ISLAMABAD – Pakistan’s sugar industry has assured the public that the country has sufficient sugar reserves to last until at least mid-November 2025, despite ongoing price concerns and recent disruptions in the supply chain.
According to the Pakistan Sugar Mills Association (PSMA), all operational sugar mills are currently selling sugar at an ex-mill price of Rs165 per kilogram. This rate refers to the price at which sugar leaves the mill and does not include transport, wholesaler, or retailer markups.
The PSMA acknowledged that administrative interventions by various government departments had temporarily affected the flow of sugar into the market. However, those issues are reportedly being resolved, and supply lines have largely resumed normal operation.

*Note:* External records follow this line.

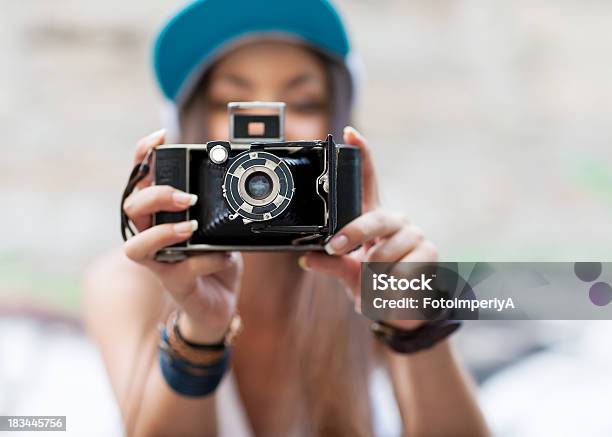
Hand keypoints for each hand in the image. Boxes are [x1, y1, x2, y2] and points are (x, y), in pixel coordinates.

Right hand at [122, 129, 242, 342]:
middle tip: (186, 197)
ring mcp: (159, 262)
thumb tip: (228, 177)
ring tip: (190, 226)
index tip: (160, 138)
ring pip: (136, 245)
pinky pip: (182, 270)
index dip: (144, 157)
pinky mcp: (174, 284)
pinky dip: (205, 259)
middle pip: (131, 207)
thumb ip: (215, 205)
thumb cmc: (213, 258)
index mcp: (160, 214)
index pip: (141, 181)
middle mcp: (152, 235)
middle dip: (155, 195)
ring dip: (163, 231)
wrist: (218, 301)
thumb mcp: (218, 225)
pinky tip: (224, 255)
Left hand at [299, 126, 436, 329]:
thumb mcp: (346, 273)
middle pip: (375, 218)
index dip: (361, 155)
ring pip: (385, 251)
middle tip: (336, 248)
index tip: (350, 133)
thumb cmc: (371, 284)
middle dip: (354, 233)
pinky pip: (402, 269)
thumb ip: (331, 264)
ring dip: (373, 274)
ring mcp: (414, 234)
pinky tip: (394, 289)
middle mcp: (395, 220)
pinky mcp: (430, 252)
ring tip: (375, 283)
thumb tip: (307, 258)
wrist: (401, 311)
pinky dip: (390, 286)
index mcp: (372, 218)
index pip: (368, 181)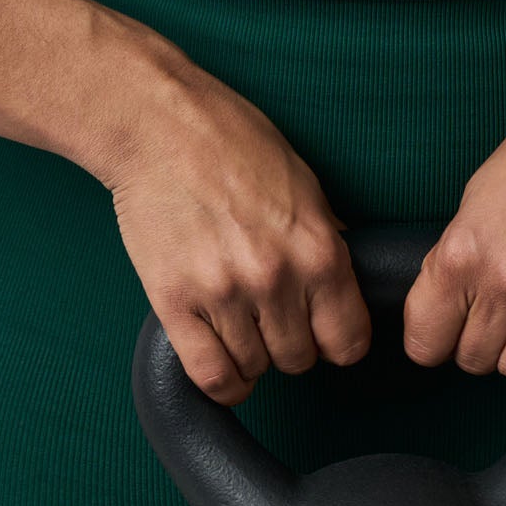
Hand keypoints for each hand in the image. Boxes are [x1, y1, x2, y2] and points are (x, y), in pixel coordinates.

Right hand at [108, 55, 372, 405]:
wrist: (158, 124)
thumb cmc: (231, 140)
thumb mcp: (303, 182)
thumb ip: (325, 238)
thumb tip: (343, 283)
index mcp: (317, 247)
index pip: (348, 340)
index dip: (337, 340)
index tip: (323, 332)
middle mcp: (275, 278)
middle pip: (299, 359)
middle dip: (290, 344)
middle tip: (273, 316)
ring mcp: (223, 293)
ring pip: (254, 369)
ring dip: (250, 354)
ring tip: (240, 320)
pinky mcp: (174, 302)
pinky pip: (210, 375)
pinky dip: (221, 380)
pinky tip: (222, 360)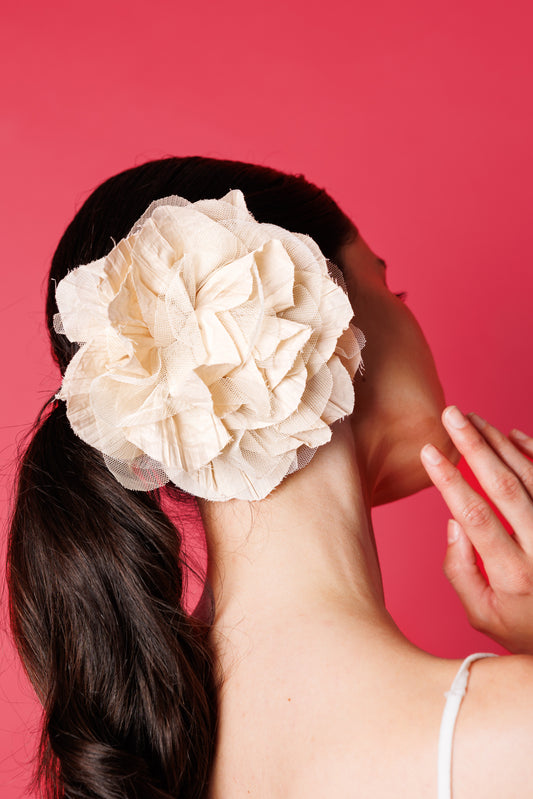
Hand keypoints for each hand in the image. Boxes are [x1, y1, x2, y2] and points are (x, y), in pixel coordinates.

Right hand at [420, 407, 532, 653]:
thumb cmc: (524, 629)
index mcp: (512, 573)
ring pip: (528, 476)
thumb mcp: (482, 615)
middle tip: (451, 414)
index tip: (428, 452)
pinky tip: (511, 433)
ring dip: (498, 443)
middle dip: (473, 445)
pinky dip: (532, 452)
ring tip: (472, 418)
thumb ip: (460, 571)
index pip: (474, 514)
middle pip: (503, 485)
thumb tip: (452, 522)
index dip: (449, 480)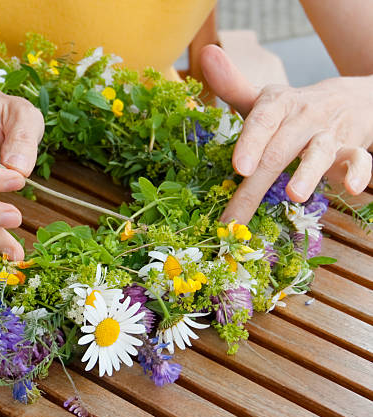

The association reiterated that while mills are maintaining the Rs165/kg rate at the source, retail prices vary due to additional costs and market forces. Although media reports have highlighted sugar being sold as high as Rs200/kg in some areas, PSMA insists that in most regions, sugar is available at government-controlled retail prices ranging from Rs173 to Rs175 per kilogram.
This pricing gap has drawn criticism and confusion among consumers already grappling with rising inflation. The government has intervened by capping retail prices in an attempt to prevent profiteering and keep the essential commodity accessible to the public.
Despite the price volatility, the industry’s forecast of stable supplies offers some reassurance—at least for the next few months. However, whether that will translate into affordable sugar for the average consumer remains uncertain amid fluctuating retail practices.